» **Exercise description**
In the interview below, what does Dr. Shafer say is one thing he tells his patients?

(Exercise passage Opens)

Tobi: Do you think your talent is G-d-given, or do you often feel like a god?
Dr. Shafer: We all have G-d-given talents. That’s what makes us individuals. Certainly, I have worked hard to achieve success and I have been fortunate to be surrounded by supportive and loving family and friends. However, there is an element of something higher or guiding light. How was I able to jump through every hoop, clear every obstacle, always land on my feet to stand where I am today - the kid from a small town in Michigan now with a three floor plastic surgery penthouse in New York City. I think where people go wrong is when they forget what they have been given and start to think they are G-d. A professor once told me that when everything is going right, when you feel omnipotent, when you are on the top of the world, you get a tap on your shoulder from G-d to remind you to stay grounded.
Tobi: Has plastic surgery replaced the sense of self?
Dr. Shafer: The question is what defines self? Is it our physical or mental being, or a culmination of all our traits - both tangible and abstract? We don’t live in a vacuum and we change over time. G-d has given us the ability to adapt, change course, define our destiny. Plastic surgery is just another tool we use to express ourselves. As a plastic surgeon, I have a responsibility to use my skills responsibly. One thing I tell my patients is that sometimes it’s my job to say no.
Tobi: Is plastic surgery the new faith?
Dr. Shafer: Certainly, people find faith in many ways. Plastic surgery gives people power, unlocks their inner self. My goal is to find a balance for people, to make sure they are not chasing false or unrealistic expectations while also providing safe and effective guidance and treatments. To give power to each person to define themself.
Tobi: How do you feel about altering G-d’s creations, or do you think you are just enhancing it? (Here is where I got Biblical!)
Dr. Shafer: The guiding principle of medicine is first do no harm. All teaching in plastic surgery is to help the patient - whether reconstructive surgery after breast cancer or “mommy makeover” after childbirth. Our bodies are dynamic and change over time in response to genetics and the environment. My approach to beauty and aesthetics is not just skin deep. My new clinic focuses on three levels - plastic surgery for physical and structural treatments, our skin and laser lab for skin rejuvenation, and our metabolic aesthetics center for beauty treatments at the cellular level with IV therapy, hormone balancing, and peptide enhancement. A person’s sense of self and G-d’s image remains constant. It’s our expression of self that makes each of us unique and I am there to help them.
Dr. David Shafer is an A-list celebrity surgeon educated at the Mayo Clinic. Yes, he is speaking on a true level of Torah. His professionalism and respect for G-d’s holy masterpiece known as man/woman is something that provides his patients with belief and comfort in his work.

(Exercise passage Closes)
(Source data Opens)

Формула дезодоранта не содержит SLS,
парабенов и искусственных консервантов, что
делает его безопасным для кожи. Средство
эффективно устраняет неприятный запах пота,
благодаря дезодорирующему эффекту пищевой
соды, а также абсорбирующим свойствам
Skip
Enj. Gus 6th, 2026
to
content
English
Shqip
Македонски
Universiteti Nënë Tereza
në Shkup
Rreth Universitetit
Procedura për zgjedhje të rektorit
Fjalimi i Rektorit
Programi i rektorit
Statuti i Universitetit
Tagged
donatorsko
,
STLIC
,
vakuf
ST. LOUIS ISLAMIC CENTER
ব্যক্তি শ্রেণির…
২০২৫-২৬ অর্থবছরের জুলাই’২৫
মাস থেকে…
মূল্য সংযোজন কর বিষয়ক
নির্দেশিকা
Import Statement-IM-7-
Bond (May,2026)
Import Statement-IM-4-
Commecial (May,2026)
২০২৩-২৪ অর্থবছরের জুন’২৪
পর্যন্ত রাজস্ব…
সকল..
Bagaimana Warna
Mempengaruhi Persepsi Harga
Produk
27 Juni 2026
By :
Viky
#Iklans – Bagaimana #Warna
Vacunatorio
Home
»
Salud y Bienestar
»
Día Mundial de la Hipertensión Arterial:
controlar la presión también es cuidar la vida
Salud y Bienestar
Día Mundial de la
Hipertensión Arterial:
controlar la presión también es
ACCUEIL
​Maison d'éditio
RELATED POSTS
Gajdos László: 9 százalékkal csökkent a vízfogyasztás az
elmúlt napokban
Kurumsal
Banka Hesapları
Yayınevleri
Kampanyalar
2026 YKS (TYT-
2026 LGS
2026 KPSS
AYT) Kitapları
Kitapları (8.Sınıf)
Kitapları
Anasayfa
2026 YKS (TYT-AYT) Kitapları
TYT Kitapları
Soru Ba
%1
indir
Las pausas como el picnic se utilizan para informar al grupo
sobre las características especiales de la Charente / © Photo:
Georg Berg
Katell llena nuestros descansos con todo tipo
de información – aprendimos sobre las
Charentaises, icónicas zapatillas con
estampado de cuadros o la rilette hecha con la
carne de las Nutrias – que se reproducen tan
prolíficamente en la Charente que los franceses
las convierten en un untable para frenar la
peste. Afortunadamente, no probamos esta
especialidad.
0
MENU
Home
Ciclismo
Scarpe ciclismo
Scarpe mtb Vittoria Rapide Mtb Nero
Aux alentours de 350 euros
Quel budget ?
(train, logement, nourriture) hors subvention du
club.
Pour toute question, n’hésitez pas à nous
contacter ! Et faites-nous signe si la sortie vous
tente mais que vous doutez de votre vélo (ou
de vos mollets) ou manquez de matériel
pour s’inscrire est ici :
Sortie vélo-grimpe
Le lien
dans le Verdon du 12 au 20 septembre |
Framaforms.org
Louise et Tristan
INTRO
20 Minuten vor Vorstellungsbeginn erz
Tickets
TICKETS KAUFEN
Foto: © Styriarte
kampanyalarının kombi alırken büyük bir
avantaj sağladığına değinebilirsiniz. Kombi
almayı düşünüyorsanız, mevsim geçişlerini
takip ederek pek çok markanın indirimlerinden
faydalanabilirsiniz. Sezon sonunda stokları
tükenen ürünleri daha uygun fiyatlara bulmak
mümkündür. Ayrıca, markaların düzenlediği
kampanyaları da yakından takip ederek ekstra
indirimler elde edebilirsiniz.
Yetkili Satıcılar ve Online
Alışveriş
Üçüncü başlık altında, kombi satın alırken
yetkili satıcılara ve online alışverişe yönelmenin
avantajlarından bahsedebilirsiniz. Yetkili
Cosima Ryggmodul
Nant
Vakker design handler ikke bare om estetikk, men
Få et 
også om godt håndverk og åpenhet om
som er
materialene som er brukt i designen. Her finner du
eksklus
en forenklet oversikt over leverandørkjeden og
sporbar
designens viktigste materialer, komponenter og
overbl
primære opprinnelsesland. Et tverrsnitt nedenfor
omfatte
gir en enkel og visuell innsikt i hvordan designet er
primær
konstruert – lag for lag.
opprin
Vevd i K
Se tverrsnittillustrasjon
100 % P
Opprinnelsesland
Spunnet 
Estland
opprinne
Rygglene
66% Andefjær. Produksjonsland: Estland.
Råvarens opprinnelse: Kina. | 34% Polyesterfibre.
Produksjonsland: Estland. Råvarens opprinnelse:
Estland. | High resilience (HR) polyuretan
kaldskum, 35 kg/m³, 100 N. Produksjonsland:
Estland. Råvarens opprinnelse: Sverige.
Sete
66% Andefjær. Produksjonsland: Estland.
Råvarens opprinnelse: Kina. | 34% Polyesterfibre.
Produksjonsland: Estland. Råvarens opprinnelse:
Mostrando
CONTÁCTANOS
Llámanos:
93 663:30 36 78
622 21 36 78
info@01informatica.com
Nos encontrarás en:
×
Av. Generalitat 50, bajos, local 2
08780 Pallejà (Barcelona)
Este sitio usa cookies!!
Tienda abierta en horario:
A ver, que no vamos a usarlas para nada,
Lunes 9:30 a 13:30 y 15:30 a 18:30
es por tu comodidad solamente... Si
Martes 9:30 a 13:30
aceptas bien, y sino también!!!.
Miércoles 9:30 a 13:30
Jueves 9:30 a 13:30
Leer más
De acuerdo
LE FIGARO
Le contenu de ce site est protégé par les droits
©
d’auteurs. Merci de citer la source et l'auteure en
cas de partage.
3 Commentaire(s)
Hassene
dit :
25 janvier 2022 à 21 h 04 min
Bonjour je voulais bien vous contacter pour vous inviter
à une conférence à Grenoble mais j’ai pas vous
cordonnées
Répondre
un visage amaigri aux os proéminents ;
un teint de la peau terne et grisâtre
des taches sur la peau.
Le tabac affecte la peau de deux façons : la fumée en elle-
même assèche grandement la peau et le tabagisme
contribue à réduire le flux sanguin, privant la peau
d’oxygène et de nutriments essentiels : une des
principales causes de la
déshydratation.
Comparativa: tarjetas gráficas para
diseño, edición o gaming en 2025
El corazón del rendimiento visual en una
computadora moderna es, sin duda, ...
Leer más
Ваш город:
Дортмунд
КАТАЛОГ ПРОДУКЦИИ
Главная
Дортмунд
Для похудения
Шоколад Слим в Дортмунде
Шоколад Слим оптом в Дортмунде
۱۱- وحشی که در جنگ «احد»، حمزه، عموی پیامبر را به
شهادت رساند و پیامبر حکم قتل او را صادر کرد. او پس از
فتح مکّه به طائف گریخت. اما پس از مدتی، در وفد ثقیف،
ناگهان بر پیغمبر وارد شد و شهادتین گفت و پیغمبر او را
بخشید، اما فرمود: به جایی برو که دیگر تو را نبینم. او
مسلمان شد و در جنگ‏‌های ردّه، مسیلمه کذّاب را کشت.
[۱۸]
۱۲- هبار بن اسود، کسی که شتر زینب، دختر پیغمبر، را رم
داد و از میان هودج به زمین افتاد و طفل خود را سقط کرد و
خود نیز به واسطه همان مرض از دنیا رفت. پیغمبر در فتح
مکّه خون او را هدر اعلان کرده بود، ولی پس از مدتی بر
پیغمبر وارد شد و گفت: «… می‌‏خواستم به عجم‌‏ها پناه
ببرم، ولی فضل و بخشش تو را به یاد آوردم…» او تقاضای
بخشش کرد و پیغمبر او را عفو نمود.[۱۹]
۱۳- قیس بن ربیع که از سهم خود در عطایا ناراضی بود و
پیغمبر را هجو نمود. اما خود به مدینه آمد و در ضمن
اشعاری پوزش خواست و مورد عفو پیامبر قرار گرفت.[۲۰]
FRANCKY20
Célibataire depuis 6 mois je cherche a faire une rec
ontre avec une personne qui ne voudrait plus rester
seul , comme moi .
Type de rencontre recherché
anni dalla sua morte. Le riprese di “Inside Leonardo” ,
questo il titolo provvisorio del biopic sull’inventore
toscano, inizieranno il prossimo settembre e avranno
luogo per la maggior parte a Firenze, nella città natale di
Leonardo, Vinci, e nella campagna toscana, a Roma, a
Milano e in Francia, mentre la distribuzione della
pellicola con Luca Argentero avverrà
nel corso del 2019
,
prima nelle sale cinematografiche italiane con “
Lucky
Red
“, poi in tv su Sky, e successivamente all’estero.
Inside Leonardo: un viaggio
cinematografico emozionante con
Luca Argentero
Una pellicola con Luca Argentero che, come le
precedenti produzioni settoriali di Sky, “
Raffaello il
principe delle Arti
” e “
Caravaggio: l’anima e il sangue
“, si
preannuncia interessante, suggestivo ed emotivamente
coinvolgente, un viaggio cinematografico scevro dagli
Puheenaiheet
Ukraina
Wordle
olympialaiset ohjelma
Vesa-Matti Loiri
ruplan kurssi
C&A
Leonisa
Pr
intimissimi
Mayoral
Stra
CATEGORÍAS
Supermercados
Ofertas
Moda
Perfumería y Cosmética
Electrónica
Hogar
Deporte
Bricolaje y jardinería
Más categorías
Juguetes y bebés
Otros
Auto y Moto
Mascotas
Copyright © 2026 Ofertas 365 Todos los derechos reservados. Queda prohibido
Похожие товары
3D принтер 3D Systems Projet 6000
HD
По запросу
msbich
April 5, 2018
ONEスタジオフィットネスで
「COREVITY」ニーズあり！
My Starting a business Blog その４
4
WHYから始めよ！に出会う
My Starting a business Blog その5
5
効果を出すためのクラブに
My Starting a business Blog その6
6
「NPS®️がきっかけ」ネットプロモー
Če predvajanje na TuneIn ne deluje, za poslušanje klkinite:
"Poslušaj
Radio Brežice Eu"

(Source data Closes)

» **Expected output**
Sometimes it's his job to say no.